**Problem description**: Word for word, restate the data that follows, omitting the images.

**Data for the task**:
################
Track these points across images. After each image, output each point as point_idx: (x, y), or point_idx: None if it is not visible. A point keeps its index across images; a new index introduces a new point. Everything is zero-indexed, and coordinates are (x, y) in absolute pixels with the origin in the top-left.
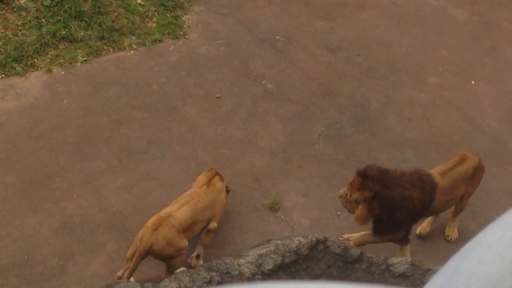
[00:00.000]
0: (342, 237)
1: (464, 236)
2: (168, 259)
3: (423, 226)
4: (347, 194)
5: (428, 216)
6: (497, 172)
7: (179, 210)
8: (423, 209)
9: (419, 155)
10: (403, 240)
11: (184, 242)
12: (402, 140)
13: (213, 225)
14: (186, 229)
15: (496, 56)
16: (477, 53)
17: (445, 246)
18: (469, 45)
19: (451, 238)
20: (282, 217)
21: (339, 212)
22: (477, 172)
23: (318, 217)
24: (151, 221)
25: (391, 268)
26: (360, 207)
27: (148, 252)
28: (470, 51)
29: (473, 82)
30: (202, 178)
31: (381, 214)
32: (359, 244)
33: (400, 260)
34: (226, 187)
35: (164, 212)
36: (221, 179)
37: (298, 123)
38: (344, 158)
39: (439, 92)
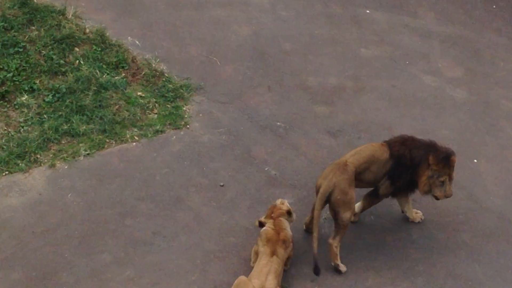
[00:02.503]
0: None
1: None
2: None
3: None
4: (434, 178)
5: None
6: (504, 250)
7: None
8: None
9: (425, 236)
10: None
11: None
12: (409, 221)
13: None
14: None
15: (497, 134)
16: (478, 132)
17: None
18: (469, 124)
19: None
20: None
21: None
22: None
23: None
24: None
25: None
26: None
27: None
28: (470, 130)
29: (475, 160)
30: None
31: None
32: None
33: None
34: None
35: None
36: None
37: (302, 208)
38: (349, 242)
39: None
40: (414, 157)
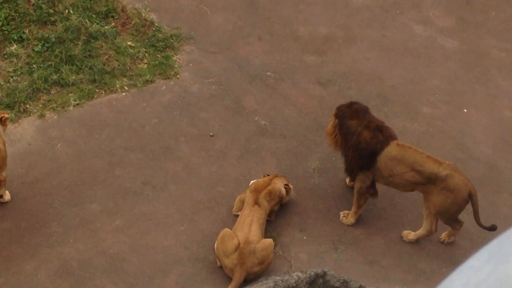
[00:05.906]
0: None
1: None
2: None
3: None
4: None
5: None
6: (493, 200)
7: None
8: (368, 154)
9: None
10: (371, 193)
11: None
12: None
13: None
14: None
15: (487, 84)
16: (468, 81)
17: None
18: (459, 73)
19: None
20: (279, 252)
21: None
22: (443, 188)
23: (316, 251)
24: None
25: None
26: (330, 124)
27: None
28: (461, 80)
29: (465, 110)
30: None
31: (341, 145)
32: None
33: None
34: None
35: None
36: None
37: (292, 158)
38: (339, 192)
39: (431, 121)
40: None
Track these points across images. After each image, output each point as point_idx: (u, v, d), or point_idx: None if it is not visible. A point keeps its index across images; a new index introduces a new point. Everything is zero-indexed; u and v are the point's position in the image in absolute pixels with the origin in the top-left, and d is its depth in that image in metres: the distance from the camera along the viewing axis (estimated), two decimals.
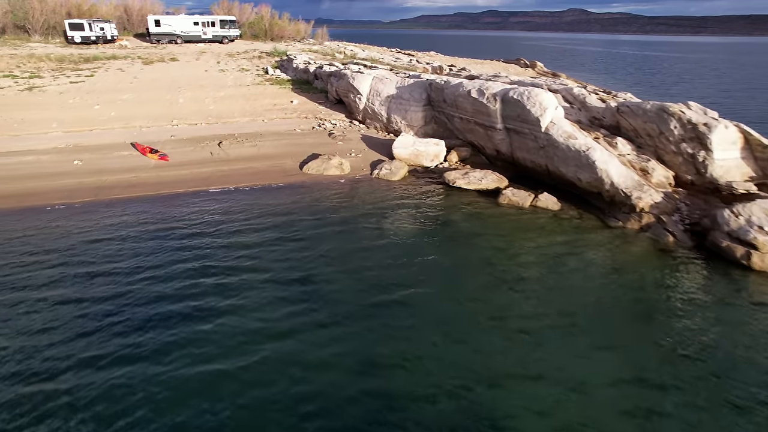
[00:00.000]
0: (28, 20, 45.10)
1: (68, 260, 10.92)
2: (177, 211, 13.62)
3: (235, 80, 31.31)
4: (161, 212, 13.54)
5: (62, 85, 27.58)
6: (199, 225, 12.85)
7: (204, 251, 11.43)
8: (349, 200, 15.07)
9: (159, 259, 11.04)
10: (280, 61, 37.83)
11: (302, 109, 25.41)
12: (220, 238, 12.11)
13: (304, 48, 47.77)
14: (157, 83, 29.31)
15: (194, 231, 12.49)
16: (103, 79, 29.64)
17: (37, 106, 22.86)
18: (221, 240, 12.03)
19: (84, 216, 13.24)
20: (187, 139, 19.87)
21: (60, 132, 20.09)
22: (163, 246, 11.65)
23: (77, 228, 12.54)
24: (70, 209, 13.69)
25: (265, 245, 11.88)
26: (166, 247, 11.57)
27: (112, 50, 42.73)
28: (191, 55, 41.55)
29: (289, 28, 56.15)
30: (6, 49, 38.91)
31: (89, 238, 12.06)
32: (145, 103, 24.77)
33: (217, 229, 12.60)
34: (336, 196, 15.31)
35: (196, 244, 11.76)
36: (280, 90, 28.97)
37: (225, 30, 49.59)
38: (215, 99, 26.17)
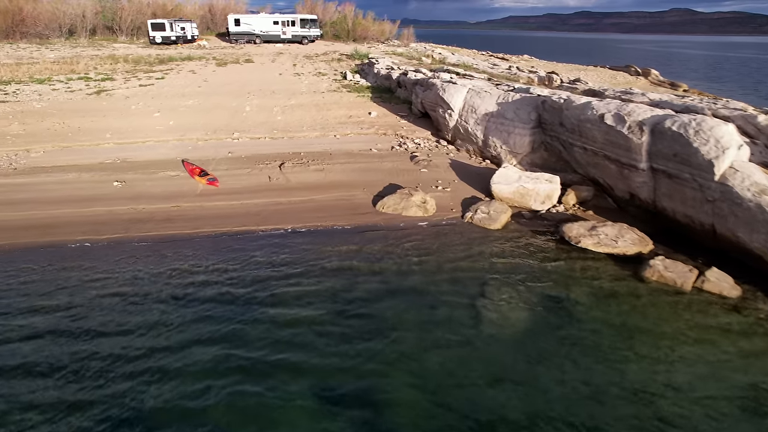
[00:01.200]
0: (116, 21, 47.08)
1: (67, 325, 8.59)
2: (211, 263, 11.01)
3: (310, 86, 29.25)
4: (191, 263, 11.00)
5: (130, 88, 27.09)
6: (233, 286, 10.09)
7: (231, 328, 8.61)
8: (432, 257, 11.62)
9: (170, 336, 8.36)
10: (361, 65, 35.49)
11: (381, 123, 22.45)
12: (255, 310, 9.21)
13: (387, 50, 45.36)
14: (225, 88, 27.99)
15: (225, 296, 9.73)
16: (172, 83, 28.92)
17: (98, 113, 22.04)
18: (256, 313, 9.13)
19: (104, 261, 11.08)
20: (245, 158, 17.61)
21: (112, 143, 18.77)
22: (181, 316, 8.99)
23: (92, 278, 10.35)
24: (93, 250, 11.61)
25: (314, 325, 8.81)
26: (183, 320, 8.89)
27: (190, 50, 43.16)
28: (267, 57, 40.67)
29: (373, 28, 54.32)
30: (90, 50, 40.46)
31: (102, 292, 9.81)
32: (208, 111, 23.20)
33: (253, 296, 9.75)
34: (415, 250, 11.93)
35: (223, 315, 8.99)
36: (357, 99, 26.33)
37: (305, 30, 48.69)
38: (284, 108, 24.05)
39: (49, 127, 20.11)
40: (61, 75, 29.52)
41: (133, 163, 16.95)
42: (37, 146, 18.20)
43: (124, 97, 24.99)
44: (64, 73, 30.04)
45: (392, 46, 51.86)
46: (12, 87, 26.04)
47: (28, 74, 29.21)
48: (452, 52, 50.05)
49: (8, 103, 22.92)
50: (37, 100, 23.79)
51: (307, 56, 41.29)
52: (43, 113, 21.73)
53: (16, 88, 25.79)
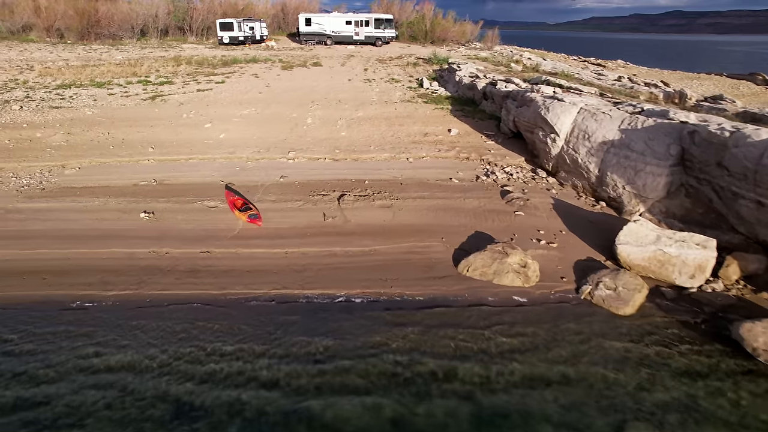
################
**Reply**:
Track these points across images. After each image, output each point as point_idx: (x, y), or point_idx: None if it is not visible. A point keeps its index across images; a new index introduces a new point. Everything is zero-indexed, and coordinates are (x, y) in absolute pixels with the origin in the top-left.
[00:00.000]
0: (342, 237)
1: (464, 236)
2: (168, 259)
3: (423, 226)
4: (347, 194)
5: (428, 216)
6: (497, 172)
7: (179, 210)
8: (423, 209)
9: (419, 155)
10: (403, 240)
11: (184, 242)
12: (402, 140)
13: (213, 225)
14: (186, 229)
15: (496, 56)
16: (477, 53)
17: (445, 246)
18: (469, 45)
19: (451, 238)
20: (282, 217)
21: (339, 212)
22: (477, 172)
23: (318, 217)
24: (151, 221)
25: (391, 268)
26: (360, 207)
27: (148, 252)
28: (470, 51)
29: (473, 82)
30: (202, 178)
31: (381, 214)
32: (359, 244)
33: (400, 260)
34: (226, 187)
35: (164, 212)
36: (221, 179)
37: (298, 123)
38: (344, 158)
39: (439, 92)
[00:02.503]
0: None
1: None
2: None
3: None
4: (434, 178)
5: None
6: (504, 250)
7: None
8: None
9: (425, 236)
10: None
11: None
12: (409, 221)
13: None
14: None
15: (497, 134)
16: (478, 132)
17: None
18: (469, 124)
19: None
20: None
21: None
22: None
23: None
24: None
25: None
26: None
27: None
28: (470, 130)
29: (475, 160)
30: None
31: None
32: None
33: None
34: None
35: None
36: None
37: (302, 208)
38: (349, 242)
39: None
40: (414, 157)
[00:05.906]
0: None
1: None
2: None
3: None
4: None
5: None
6: (493, 200)
7: None
8: (368, 154)
9: None
10: (371, 193)
11: None
12: None
13: None
14: None
15: (487, 84)
16: (468, 81)
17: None
18: (459, 73)
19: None
20: (279, 252)
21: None
22: (443, 188)
23: (316, 251)
24: None
25: None
26: (330, 124)
27: None
28: (461, 80)
29: (465, 110)
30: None
31: (341, 145)
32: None
33: None
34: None
35: None
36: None
37: (292, 158)
38: (339, 192)
39: (431, 121)
40: None
Track these points across images. After each image, output each point as point_idx: (u, v, d), or point_idx: None if it is not visible. A point keeps its index across images; a new index introduces a new point. Everything is zero-indexed; u and v are the point's position in the image in absolute pixels with the origin in the top-left, and d is its depth in that image in metres: the distance from the camera along the viewing axis (estimated), two decimals.
[00:00.000]
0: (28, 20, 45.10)
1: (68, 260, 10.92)
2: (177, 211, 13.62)
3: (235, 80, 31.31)
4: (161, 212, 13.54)
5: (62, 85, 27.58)
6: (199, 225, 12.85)
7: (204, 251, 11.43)
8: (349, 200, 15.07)
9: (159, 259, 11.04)
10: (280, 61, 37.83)
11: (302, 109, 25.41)
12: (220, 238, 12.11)
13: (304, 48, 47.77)
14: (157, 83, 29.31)
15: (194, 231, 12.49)
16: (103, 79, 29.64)
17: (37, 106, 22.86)
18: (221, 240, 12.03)
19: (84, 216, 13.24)
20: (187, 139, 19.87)
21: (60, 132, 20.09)
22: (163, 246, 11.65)
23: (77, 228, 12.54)
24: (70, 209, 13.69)
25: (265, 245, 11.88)
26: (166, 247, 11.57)
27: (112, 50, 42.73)
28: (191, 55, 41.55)
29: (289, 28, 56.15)
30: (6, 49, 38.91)
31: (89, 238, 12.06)
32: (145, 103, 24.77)
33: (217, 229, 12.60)
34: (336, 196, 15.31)
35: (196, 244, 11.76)
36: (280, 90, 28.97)
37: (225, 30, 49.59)
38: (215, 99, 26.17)
[00:01.200]
0: (116, 21, 47.08)
1: (67, 325, 8.59)
2: (211, 263, 11.01)
3: (310, 86, 29.25)
4: (191, 263, 11.00)
5: (130, 88, 27.09)
6: (233, 286, 10.09)
7: (231, 328, 8.61)
8: (432, 257, 11.62)
9: (170, 336, 8.36)
10: (361, 65, 35.49)
11: (381, 123, 22.45)
12: (255, 310, 9.21)
13: (387, 50, 45.36)
14: (225, 88, 27.99)
15: (225, 296, 9.73)
16: (172, 83, 28.92)
17: (98, 113, 22.04)
18: (256, 313, 9.13)
19: (104, 261, 11.08)
20: (245, 158, 17.61)
21: (112, 143, 18.77)
22: (181, 316, 8.99)
23: (92, 278, 10.35)
24: (93, 250, 11.61)
25: (314, 325, 8.81)
26: (183, 320, 8.89)
27: (190, 50, 43.16)
28: (267, 57, 40.67)
29: (373, 28, 54.32)
30: (90, 50, 40.46)
31: (102, 292, 9.81)
32: (208, 111, 23.20)
33: (253, 296, 9.75)
34: (415, 250, 11.93)
35: (223, 315, 8.99)
36: (357, 99, 26.33)
37: (305, 30, 48.69)
38: (284, 108, 24.05)
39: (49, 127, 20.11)
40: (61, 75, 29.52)
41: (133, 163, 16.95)
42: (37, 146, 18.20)
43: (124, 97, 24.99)
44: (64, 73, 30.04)
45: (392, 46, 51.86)
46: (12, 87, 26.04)
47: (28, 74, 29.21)
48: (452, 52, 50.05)
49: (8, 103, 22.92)
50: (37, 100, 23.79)
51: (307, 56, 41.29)
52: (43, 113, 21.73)
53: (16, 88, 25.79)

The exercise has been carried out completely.